→ Records provided:
_ _ _ _ _ _ _
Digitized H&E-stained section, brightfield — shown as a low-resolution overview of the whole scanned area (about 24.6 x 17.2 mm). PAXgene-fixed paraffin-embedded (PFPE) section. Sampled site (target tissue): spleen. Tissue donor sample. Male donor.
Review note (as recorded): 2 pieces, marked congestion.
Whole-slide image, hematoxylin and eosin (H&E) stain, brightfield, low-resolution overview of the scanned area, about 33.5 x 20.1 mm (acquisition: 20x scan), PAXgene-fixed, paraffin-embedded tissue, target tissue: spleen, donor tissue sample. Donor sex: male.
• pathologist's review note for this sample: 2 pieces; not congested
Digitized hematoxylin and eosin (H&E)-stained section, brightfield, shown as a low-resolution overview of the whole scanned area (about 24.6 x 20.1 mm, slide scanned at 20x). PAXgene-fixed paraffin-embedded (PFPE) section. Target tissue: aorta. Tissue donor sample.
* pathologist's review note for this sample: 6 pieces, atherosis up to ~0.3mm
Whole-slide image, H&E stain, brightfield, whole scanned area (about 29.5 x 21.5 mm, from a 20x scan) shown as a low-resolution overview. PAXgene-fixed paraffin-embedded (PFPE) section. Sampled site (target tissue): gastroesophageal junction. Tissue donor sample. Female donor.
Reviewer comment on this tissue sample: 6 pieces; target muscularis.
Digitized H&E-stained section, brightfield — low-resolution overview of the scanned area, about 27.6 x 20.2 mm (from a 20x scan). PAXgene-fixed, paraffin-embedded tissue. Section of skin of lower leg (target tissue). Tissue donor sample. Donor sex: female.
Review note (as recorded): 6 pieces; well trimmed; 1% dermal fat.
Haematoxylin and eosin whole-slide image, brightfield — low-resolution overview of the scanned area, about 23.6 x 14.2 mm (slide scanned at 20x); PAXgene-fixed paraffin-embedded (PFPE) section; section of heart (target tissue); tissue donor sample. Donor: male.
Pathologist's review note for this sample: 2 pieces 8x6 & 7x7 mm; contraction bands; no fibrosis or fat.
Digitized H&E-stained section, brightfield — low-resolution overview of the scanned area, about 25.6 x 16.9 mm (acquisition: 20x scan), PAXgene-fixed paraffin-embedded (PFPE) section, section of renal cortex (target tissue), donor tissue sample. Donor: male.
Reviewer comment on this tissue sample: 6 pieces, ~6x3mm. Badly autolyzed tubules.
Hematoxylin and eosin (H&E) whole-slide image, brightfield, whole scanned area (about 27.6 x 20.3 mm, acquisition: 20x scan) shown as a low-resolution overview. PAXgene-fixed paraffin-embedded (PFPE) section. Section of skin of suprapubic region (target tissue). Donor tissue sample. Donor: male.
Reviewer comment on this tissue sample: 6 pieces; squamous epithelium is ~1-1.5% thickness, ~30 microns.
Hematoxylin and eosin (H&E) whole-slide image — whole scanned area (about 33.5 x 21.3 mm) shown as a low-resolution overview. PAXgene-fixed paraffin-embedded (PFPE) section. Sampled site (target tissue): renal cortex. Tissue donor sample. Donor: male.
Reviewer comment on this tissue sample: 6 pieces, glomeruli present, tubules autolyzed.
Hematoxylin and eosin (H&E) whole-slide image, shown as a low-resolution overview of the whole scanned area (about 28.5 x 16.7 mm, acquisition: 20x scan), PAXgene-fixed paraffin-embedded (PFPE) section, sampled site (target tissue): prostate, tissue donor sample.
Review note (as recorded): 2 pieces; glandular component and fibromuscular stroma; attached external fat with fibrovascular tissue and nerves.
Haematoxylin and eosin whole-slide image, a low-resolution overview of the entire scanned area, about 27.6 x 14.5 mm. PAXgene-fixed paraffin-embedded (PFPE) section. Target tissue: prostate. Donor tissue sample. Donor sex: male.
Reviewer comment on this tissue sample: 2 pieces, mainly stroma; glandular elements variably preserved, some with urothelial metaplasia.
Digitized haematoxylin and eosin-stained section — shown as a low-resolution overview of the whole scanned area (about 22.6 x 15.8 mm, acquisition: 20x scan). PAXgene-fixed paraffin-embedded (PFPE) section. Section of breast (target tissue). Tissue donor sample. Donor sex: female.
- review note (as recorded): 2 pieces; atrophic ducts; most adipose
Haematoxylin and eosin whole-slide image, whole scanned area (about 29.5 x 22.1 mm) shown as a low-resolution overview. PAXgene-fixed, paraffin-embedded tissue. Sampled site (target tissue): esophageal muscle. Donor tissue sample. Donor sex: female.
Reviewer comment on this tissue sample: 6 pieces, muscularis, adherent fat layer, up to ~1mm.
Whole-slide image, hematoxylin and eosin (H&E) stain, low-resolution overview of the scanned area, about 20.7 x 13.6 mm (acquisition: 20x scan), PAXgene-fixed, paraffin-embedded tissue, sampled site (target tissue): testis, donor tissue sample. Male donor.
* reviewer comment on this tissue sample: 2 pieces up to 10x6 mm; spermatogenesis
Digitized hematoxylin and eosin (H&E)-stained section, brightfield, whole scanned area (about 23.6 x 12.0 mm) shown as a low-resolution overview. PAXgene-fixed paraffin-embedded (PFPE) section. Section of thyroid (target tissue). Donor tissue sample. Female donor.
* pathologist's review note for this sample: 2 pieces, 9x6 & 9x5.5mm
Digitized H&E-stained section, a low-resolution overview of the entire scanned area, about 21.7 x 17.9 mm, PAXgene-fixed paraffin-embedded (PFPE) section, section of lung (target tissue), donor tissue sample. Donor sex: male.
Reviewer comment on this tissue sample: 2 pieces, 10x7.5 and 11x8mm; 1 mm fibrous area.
_ _ _ _ _ _ _
→ About this exercise: Write down the entries above again. Copy them word for word.

→ Solution to this problem:
Digitized H&E-stained section, brightfield — shown as a low-resolution overview of the whole scanned area (about 24.6 x 17.2 mm). PAXgene-fixed paraffin-embedded (PFPE) section. Sampled site (target tissue): spleen. Tissue donor sample. Male donor.
Review note (as recorded): 2 pieces, marked congestion.
Whole-slide image, hematoxylin and eosin (H&E) stain, brightfield, low-resolution overview of the scanned area, about 33.5 x 20.1 mm (acquisition: 20x scan), PAXgene-fixed, paraffin-embedded tissue, target tissue: spleen, donor tissue sample. Donor sex: male.
• pathologist's review note for this sample: 2 pieces; not congested
Digitized hematoxylin and eosin (H&E)-stained section, brightfield, shown as a low-resolution overview of the whole scanned area (about 24.6 x 20.1 mm, slide scanned at 20x). PAXgene-fixed paraffin-embedded (PFPE) section. Target tissue: aorta. Tissue donor sample.
* pathologist's review note for this sample: 6 pieces, atherosis up to ~0.3mm
Whole-slide image, H&E stain, brightfield, whole scanned area (about 29.5 x 21.5 mm, from a 20x scan) shown as a low-resolution overview. PAXgene-fixed paraffin-embedded (PFPE) section. Sampled site (target tissue): gastroesophageal junction. Tissue donor sample. Female donor.
Reviewer comment on this tissue sample: 6 pieces; target muscularis.
Digitized H&E-stained section, brightfield — low-resolution overview of the scanned area, about 27.6 x 20.2 mm (from a 20x scan). PAXgene-fixed, paraffin-embedded tissue. Section of skin of lower leg (target tissue). Tissue donor sample. Donor sex: female.
Review note (as recorded): 6 pieces; well trimmed; 1% dermal fat.
Haematoxylin and eosin whole-slide image, brightfield — low-resolution overview of the scanned area, about 23.6 x 14.2 mm (slide scanned at 20x); PAXgene-fixed paraffin-embedded (PFPE) section; section of heart (target tissue); tissue donor sample. Donor: male.
Pathologist's review note for this sample: 2 pieces 8x6 & 7x7 mm; contraction bands; no fibrosis or fat.
Digitized H&E-stained section, brightfield — low-resolution overview of the scanned area, about 25.6 x 16.9 mm (acquisition: 20x scan), PAXgene-fixed paraffin-embedded (PFPE) section, section of renal cortex (target tissue), donor tissue sample. Donor: male.
Reviewer comment on this tissue sample: 6 pieces, ~6x3mm. Badly autolyzed tubules.
Hematoxylin and eosin (H&E) whole-slide image, brightfield, whole scanned area (about 27.6 x 20.3 mm, acquisition: 20x scan) shown as a low-resolution overview. PAXgene-fixed paraffin-embedded (PFPE) section. Section of skin of suprapubic region (target tissue). Donor tissue sample. Donor: male.
Reviewer comment on this tissue sample: 6 pieces; squamous epithelium is ~1-1.5% thickness, ~30 microns.
Hematoxylin and eosin (H&E) whole-slide image — whole scanned area (about 33.5 x 21.3 mm) shown as a low-resolution overview. PAXgene-fixed paraffin-embedded (PFPE) section. Sampled site (target tissue): renal cortex. Tissue donor sample. Donor: male.
Reviewer comment on this tissue sample: 6 pieces, glomeruli present, tubules autolyzed.
Hematoxylin and eosin (H&E) whole-slide image, shown as a low-resolution overview of the whole scanned area (about 28.5 x 16.7 mm, acquisition: 20x scan), PAXgene-fixed paraffin-embedded (PFPE) section, sampled site (target tissue): prostate, tissue donor sample.
Review note (as recorded): 2 pieces; glandular component and fibromuscular stroma; attached external fat with fibrovascular tissue and nerves.
Haematoxylin and eosin whole-slide image, a low-resolution overview of the entire scanned area, about 27.6 x 14.5 mm. PAXgene-fixed paraffin-embedded (PFPE) section. Target tissue: prostate. Donor tissue sample. Donor sex: male.
Reviewer comment on this tissue sample: 2 pieces, mainly stroma; glandular elements variably preserved, some with urothelial metaplasia.
Digitized haematoxylin and eosin-stained section — shown as a low-resolution overview of the whole scanned area (about 22.6 x 15.8 mm, acquisition: 20x scan). PAXgene-fixed paraffin-embedded (PFPE) section. Section of breast (target tissue). Tissue donor sample. Donor sex: female.
- review note (as recorded): 2 pieces; atrophic ducts; most adipose
Haematoxylin and eosin whole-slide image, whole scanned area (about 29.5 x 22.1 mm) shown as a low-resolution overview. PAXgene-fixed, paraffin-embedded tissue. Sampled site (target tissue): esophageal muscle. Donor tissue sample. Donor sex: female.
Reviewer comment on this tissue sample: 6 pieces, muscularis, adherent fat layer, up to ~1mm.
Whole-slide image, hematoxylin and eosin (H&E) stain, low-resolution overview of the scanned area, about 20.7 x 13.6 mm (acquisition: 20x scan), PAXgene-fixed, paraffin-embedded tissue, sampled site (target tissue): testis, donor tissue sample. Male donor.
* reviewer comment on this tissue sample: 2 pieces up to 10x6 mm; spermatogenesis
Digitized hematoxylin and eosin (H&E)-stained section, brightfield, whole scanned area (about 23.6 x 12.0 mm) shown as a low-resolution overview. PAXgene-fixed paraffin-embedded (PFPE) section. Section of thyroid (target tissue). Donor tissue sample. Female donor.
* pathologist's review note for this sample: 2 pieces, 9x6 & 9x5.5mm
Digitized H&E-stained section, a low-resolution overview of the entire scanned area, about 21.7 x 17.9 mm, PAXgene-fixed paraffin-embedded (PFPE) section, section of lung (target tissue), donor tissue sample. Donor sex: male.
Reviewer comment on this tissue sample: 2 pieces, 10x7.5 and 11x8mm; 1 mm fibrous area.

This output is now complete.